Figure 6: Example of a DIDL document for an ‘article’ digital item

The above DIDL document can be structurally presented as follows (the same colours are used as in the full-blown XML above):

Figure 7: Structure of a NEEO-compliant DIDL document

In the following we give a short introductory description of a NEEO-compliant DID. For a more detailed description, please refer to annex 2 of this document.

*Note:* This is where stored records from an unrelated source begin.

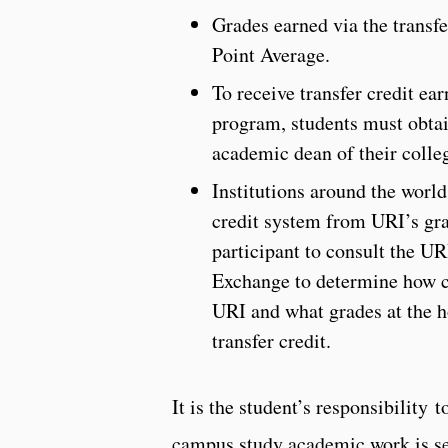
Grades earned via the transfe
Point Average.
To receive transfer credit ea
program, students must obtai
academic dean of their colle
Institutions around the worl
credit system from URI’s grad
participant to consult the U
Exchange to determine how cr
URI and what grades at the h
transfer credit.
It is the student’s responsibility t
campus study academic work is se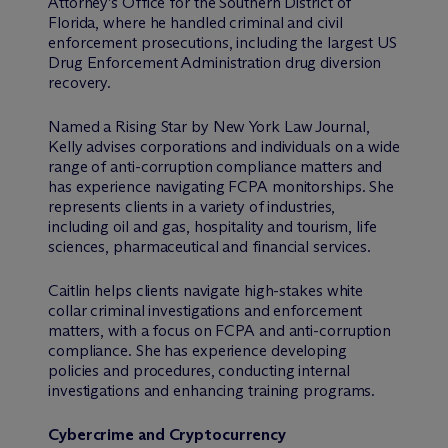
Attorney’s Office for the Southern District of
Florida, where he handled criminal and civil
enforcement prosecutions, including the largest US
Drug Enforcement Administration drug diversion
recovery.
Named a Rising Star by New York Law Journal,
Kelly advises corporations and individuals on a wide
range of anti-corruption compliance matters and
has experience navigating FCPA monitorships. She
represents clients in a variety of industries,
including oil and gas, hospitality and tourism, life
sciences, pharmaceutical and financial services.
Caitlin helps clients navigate high-stakes white
collar criminal investigations and enforcement
matters, with a focus on FCPA and anti-corruption
compliance. She has experience developing
policies and procedures, conducting internal
investigations and enhancing training programs.
Cybercrime and Cryptocurrency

Every NEEO-compliant DID is composed of a maximum of three semantically different parts, called Items (the blue boxes), denoted by the rdf:type element, which can have 3 different values:

-  descriptiveMetadata: this DIDL item holds a block of bibliographic metadata

-  objectFile: this DIDL item holds a link to an object together with its object file metadata

-  humanStartPage: this DIDL item holds a link to a jump-off page

descriptiveMetadata Item

·  must contain an additional descriptor (red boxes) holding an identifier for the block of metadata, and can contain another (optional) descriptor which denotes the date at which the bibliographic metadata was last modified

·  the bibliographic metadata is given by value in the DIDL document (i.e. the complete XML structure is included) in a Component/Resource element (orange box).

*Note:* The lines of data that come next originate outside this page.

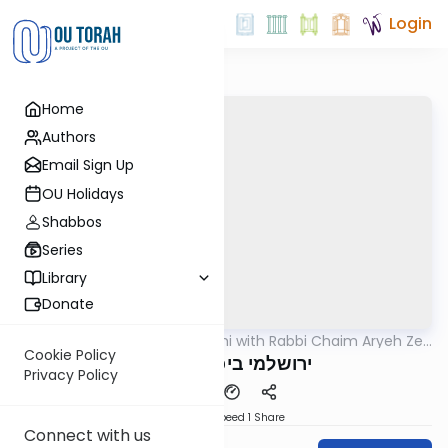
Login
Home
Authors
Email Sign Up
OU Holidays
Shabbos
Series
Library
Donate
OUTorah
/
Yerushalmi with Rabbi Chaim Aryeh Zev
Gemara
Ginzberg
Cookie Policy
ירושלמי ביכורים דף יא
Privacy Policy
Download
Speed 1
Share
Connect with us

·  the bibliographic metadata can be included multiple times in the DID (each in a separate item of rdf:type descriptiveMetadata), according to different data models (simple DC, QDC, MODS, etc). This permits IR managers to create ONE crosswalk that can comply with multiple application profiles. However, the NEEO application profile specifies that at least one of these bibliographic metadata parts must be in MODS according to the NEEO application profile for bibliographic metadata as specified in annex 1.